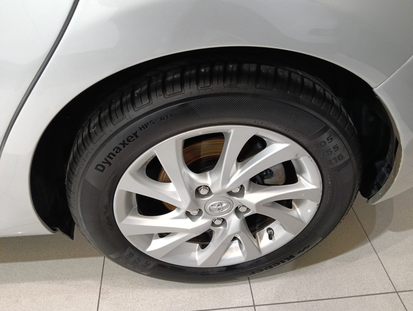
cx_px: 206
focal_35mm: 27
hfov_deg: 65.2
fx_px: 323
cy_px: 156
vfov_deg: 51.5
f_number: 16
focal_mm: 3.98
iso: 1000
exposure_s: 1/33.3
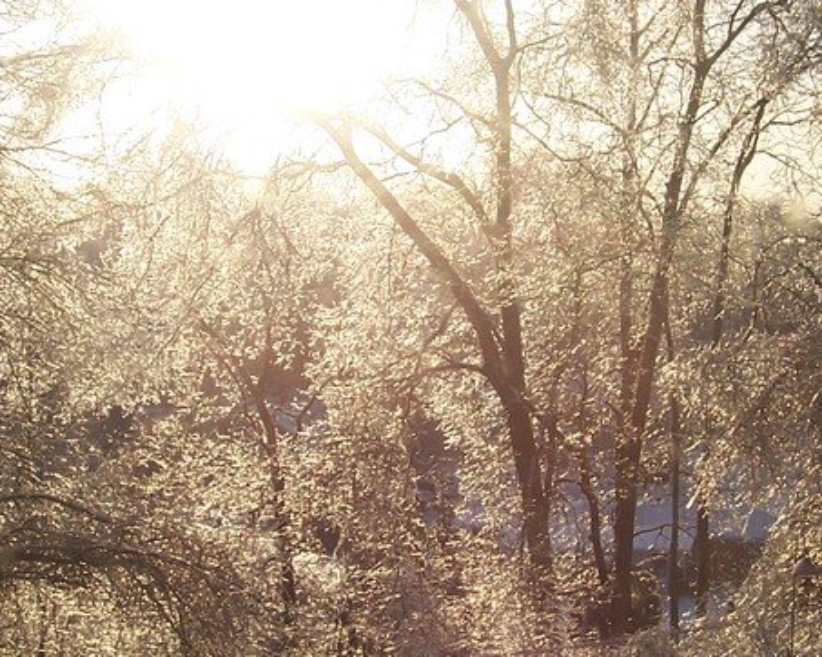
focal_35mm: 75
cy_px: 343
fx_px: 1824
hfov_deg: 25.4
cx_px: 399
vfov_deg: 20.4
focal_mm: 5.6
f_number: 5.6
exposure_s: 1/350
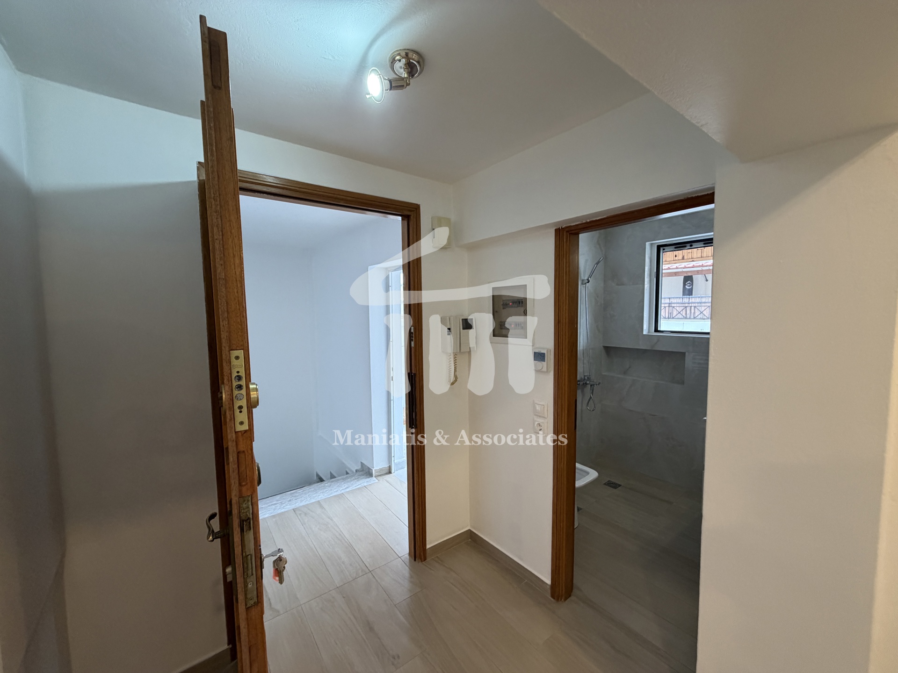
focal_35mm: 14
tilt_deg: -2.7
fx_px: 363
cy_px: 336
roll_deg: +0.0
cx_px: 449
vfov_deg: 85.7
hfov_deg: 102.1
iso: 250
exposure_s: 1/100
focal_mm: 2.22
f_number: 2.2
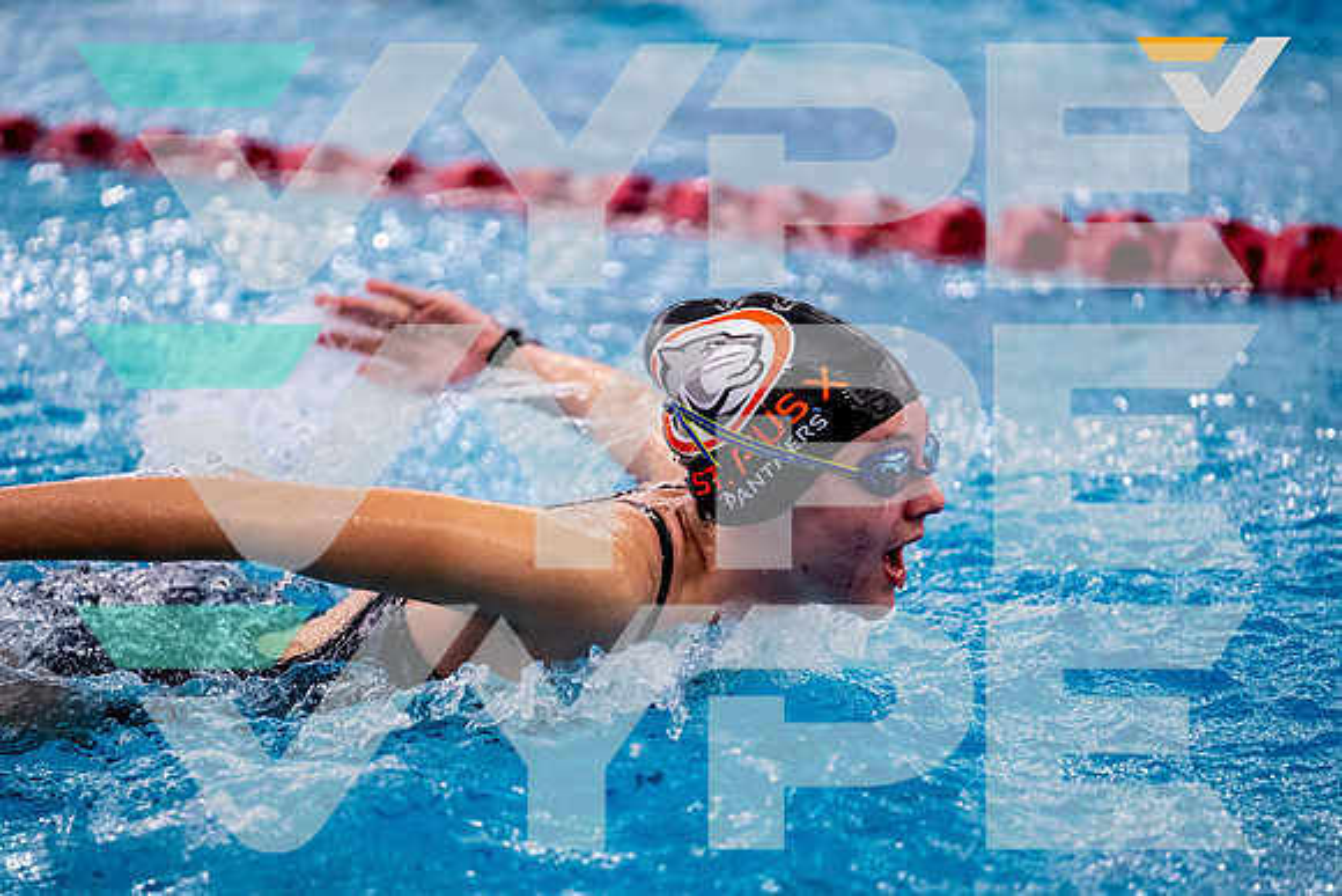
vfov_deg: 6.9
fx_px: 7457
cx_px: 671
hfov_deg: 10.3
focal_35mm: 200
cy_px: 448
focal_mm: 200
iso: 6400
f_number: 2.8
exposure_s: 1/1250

**WHAT IS NEEDED**
Pictures in the entries are to be skipped, and everything else repeated word for word.

**RESULT OF THE EXERCISE**
cx_px: 206
focal_35mm: 27
hfov_deg: 65.2
fx_px: 323
cy_px: 156
vfov_deg: 51.5
f_number: 16
focal_mm: 3.98
iso: 1000
exposure_s: 1/33.3
focal_35mm: 75
cy_px: 343
fx_px: 1824
hfov_deg: 25.4
cx_px: 399
vfov_deg: 20.4
focal_mm: 5.6
f_number: 5.6
exposure_s: 1/350
focal_35mm: 14
tilt_deg: -2.7
fx_px: 363
cy_px: 336
roll_deg: +0.0
cx_px: 449
vfov_deg: 85.7
hfov_deg: 102.1
iso: 250
exposure_s: 1/100
focal_mm: 2.22
f_number: 2.2
vfov_deg: 6.9
fx_px: 7457
cx_px: 671
hfov_deg: 10.3
focal_35mm: 200
cy_px: 448
focal_mm: 200
iso: 6400
f_number: 2.8
exposure_s: 1/1250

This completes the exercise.